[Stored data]
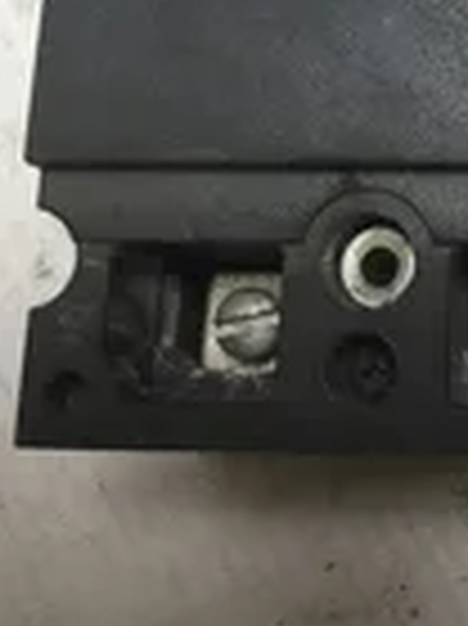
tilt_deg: -66.9
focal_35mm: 89
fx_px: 1607
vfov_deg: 19.8
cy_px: -248
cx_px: 513
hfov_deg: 16.1
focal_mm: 3.3
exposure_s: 1/120
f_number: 2.4
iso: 32
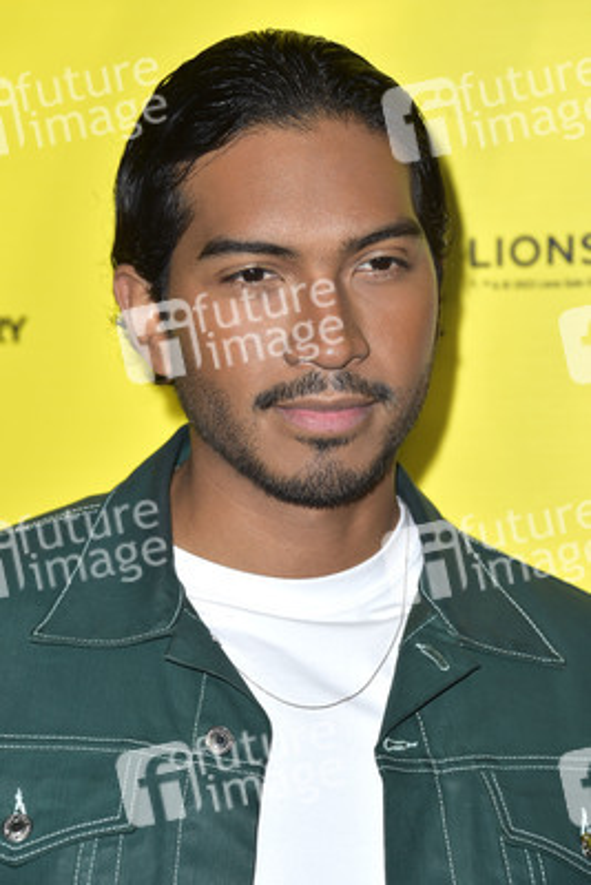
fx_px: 3567
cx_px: 296
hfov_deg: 9.5
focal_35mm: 145
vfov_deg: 14.1
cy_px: 442
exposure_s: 1/250
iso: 250
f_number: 6.3
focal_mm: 145
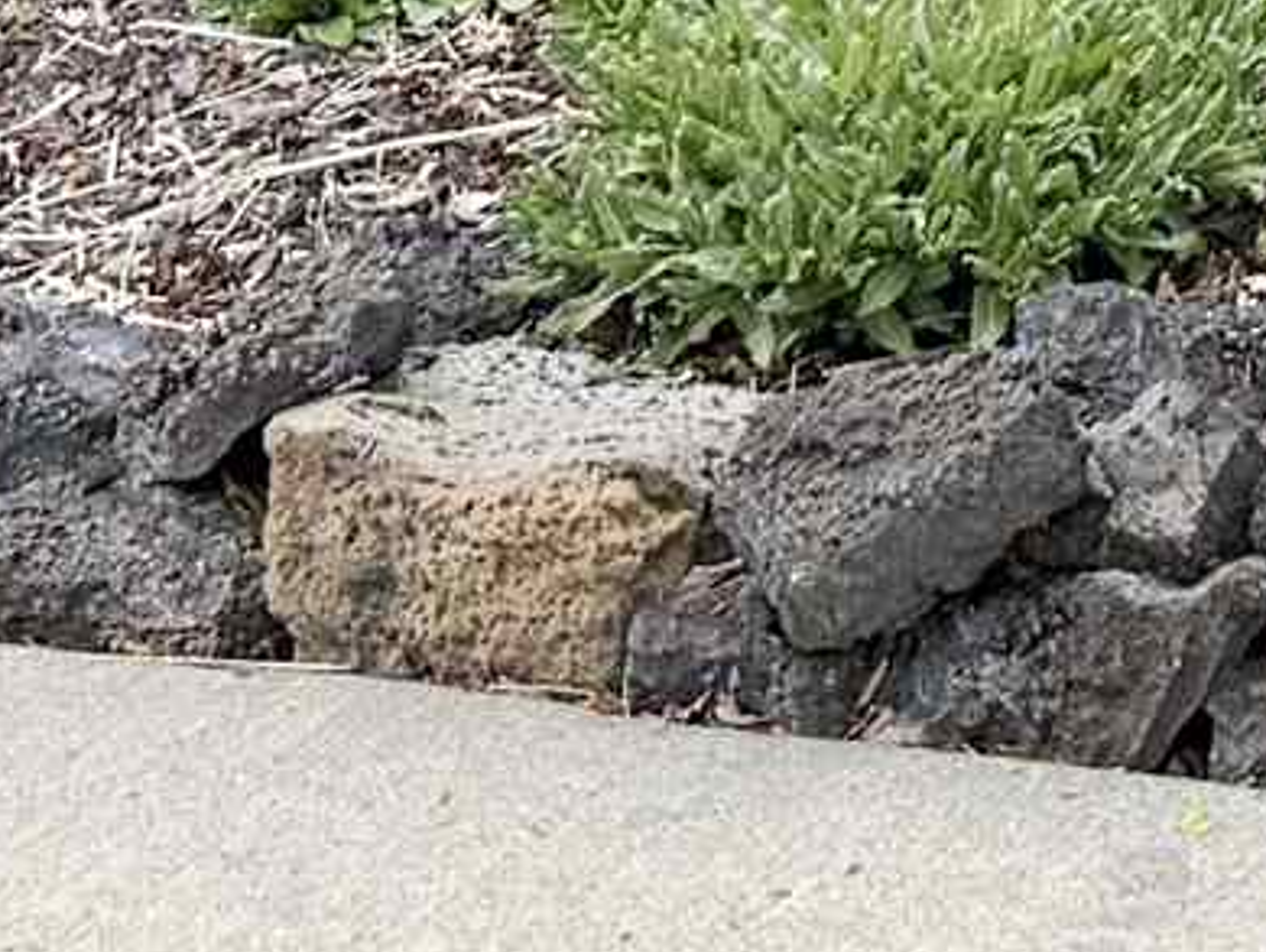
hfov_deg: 9.5
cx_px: 2818
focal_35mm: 189
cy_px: -1985
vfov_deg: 7.0
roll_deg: +0.0
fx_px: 6916
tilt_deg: -0.8
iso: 100
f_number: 1.78
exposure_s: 1/4673
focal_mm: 6.76
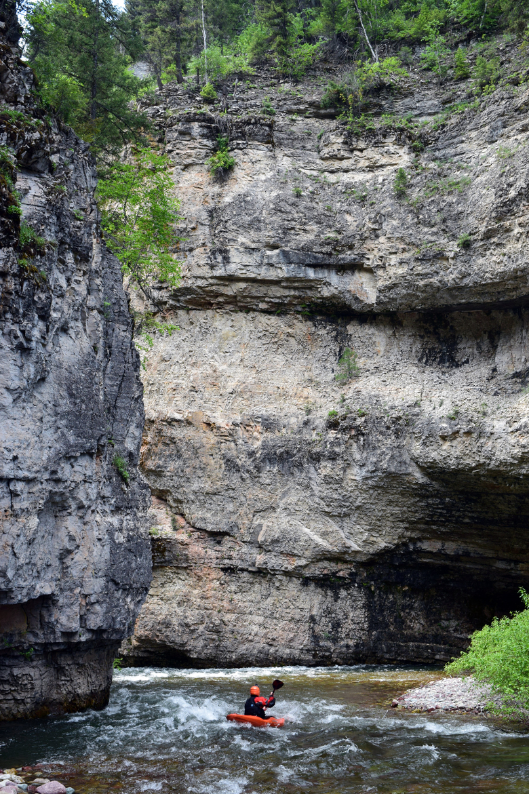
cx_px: 269
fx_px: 915
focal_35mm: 42
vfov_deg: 46.9
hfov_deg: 32.2
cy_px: 404
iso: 400
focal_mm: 27
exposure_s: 1/125
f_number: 9
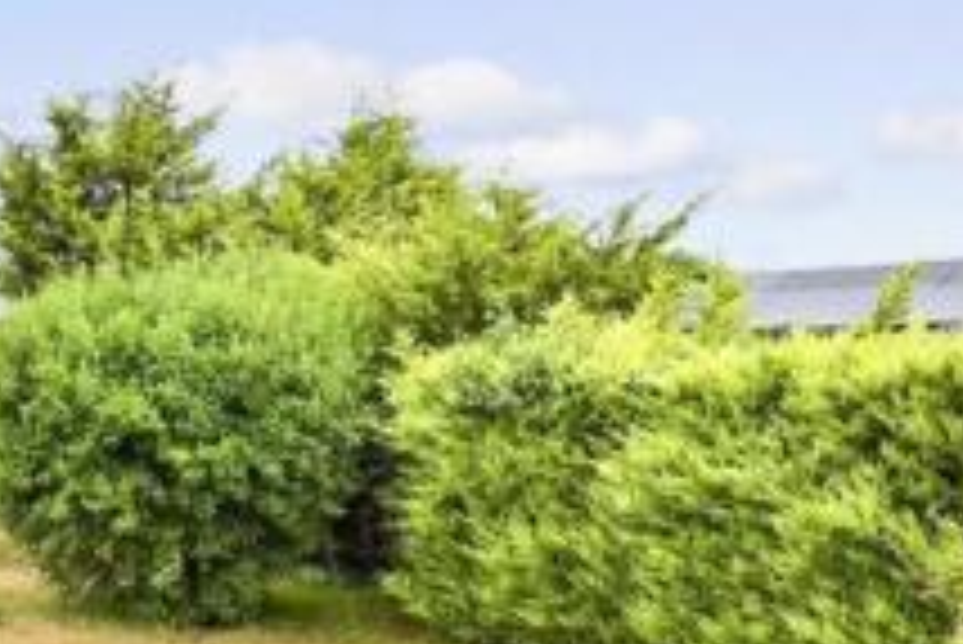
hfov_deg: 36.9
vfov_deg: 29.2
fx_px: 1231
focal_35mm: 46
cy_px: 381
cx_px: -61
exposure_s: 1/400
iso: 320
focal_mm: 10
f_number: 8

## Exercise directions
Output the data above in full and exactly, with every image left out.

## The completed task
tilt_deg: -66.9
focal_35mm: 89
fx_px: 1607
vfov_deg: 19.8
cy_px: -248
cx_px: 513
hfov_deg: 16.1
focal_mm: 3.3
exposure_s: 1/120
f_number: 2.4
iso: 32
fx_px: 3567
cx_px: 296
hfov_deg: 9.5
focal_35mm: 145
vfov_deg: 14.1
cy_px: 442
exposure_s: 1/250
iso: 250
f_number: 6.3
focal_mm: 145
hfov_deg: 9.5
cx_px: 2818
focal_35mm: 189
cy_px: -1985
vfov_deg: 7.0
roll_deg: +0.0
fx_px: 6916
tilt_deg: -0.8
iso: 100
f_number: 1.78
exposure_s: 1/4673
focal_mm: 6.76
cx_px: 269
fx_px: 915
focal_35mm: 42
vfov_deg: 46.9
hfov_deg: 32.2
cy_px: 404
iso: 400
focal_mm: 27
exposure_s: 1/125
f_number: 9
hfov_deg: 36.9
vfov_deg: 29.2
fx_px: 1231
focal_35mm: 46
cy_px: 381
cx_px: -61
exposure_s: 1/400
iso: 320
focal_mm: 10
f_number: 8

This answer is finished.